_Given information_

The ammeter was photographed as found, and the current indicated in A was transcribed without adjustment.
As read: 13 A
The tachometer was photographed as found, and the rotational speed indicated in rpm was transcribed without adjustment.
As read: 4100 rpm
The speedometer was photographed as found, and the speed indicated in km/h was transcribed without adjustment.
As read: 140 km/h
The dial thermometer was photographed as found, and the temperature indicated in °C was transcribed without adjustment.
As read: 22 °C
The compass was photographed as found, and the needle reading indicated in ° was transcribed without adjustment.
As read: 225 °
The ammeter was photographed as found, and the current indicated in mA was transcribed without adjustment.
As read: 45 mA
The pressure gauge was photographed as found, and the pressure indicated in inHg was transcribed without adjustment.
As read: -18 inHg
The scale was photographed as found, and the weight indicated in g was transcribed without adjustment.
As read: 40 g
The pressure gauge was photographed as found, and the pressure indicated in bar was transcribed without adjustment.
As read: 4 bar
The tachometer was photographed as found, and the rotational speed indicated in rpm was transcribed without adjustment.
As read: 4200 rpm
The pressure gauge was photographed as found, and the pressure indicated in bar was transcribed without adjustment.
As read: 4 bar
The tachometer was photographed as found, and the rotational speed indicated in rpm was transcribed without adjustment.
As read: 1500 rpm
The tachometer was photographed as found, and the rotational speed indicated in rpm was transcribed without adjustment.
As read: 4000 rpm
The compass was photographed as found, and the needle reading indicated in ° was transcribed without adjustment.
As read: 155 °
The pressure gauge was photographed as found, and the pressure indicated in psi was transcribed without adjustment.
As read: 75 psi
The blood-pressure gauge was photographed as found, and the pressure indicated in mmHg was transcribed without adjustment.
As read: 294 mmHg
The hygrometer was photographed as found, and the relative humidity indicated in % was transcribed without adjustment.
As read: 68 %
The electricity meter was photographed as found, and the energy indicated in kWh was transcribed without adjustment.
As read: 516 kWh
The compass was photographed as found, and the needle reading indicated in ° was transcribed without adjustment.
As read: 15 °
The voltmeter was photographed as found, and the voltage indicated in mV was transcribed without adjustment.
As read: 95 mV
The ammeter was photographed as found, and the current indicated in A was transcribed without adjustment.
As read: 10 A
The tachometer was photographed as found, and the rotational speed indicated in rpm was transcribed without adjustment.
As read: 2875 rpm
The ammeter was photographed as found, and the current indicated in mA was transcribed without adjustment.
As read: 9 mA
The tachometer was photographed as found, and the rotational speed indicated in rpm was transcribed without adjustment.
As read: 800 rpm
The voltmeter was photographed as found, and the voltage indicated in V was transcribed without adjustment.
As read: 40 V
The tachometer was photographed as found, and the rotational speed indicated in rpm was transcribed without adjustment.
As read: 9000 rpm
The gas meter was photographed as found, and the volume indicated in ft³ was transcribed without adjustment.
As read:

_Task requirements_
Please recast the stretch of the listing above from the line containing "The dial thermometer" through the line containing "As read: 155 °", both included, as a JSON list of strings with one string per line and blank lines omitted.

_Task answer_
[
  "The dial thermometer was photographed as found, and the temperature indicated in °C was transcribed without adjustment.",
  "As read: 22 °C",
  "The compass was photographed as found, and the needle reading indicated in ° was transcribed without adjustment.",
  "As read: 225 °",
  "The ammeter was photographed as found, and the current indicated in mA was transcribed without adjustment.",
  "As read: 45 mA",
  "The pressure gauge was photographed as found, and the pressure indicated in inHg was transcribed without adjustment.",
  "As read: -18 inHg",
  "The scale was photographed as found, and the weight indicated in g was transcribed without adjustment.",
  "As read: 40 g",
  "The pressure gauge was photographed as found, and the pressure indicated in bar was transcribed without adjustment.",
  "As read: 4 bar",
  "The tachometer was photographed as found, and the rotational speed indicated in rpm was transcribed without adjustment.",
  "As read: 4200 rpm",
  "The pressure gauge was photographed as found, and the pressure indicated in bar was transcribed without adjustment.",
  "As read: 4 bar",
  "The tachometer was photographed as found, and the rotational speed indicated in rpm was transcribed without adjustment.",
  "As read: 1500 rpm",
  "The tachometer was photographed as found, and the rotational speed indicated in rpm was transcribed without adjustment.",
  "As read: 4000 rpm",
  "The compass was photographed as found, and the needle reading indicated in ° was transcribed without adjustment.",
  "As read: 155 °"
]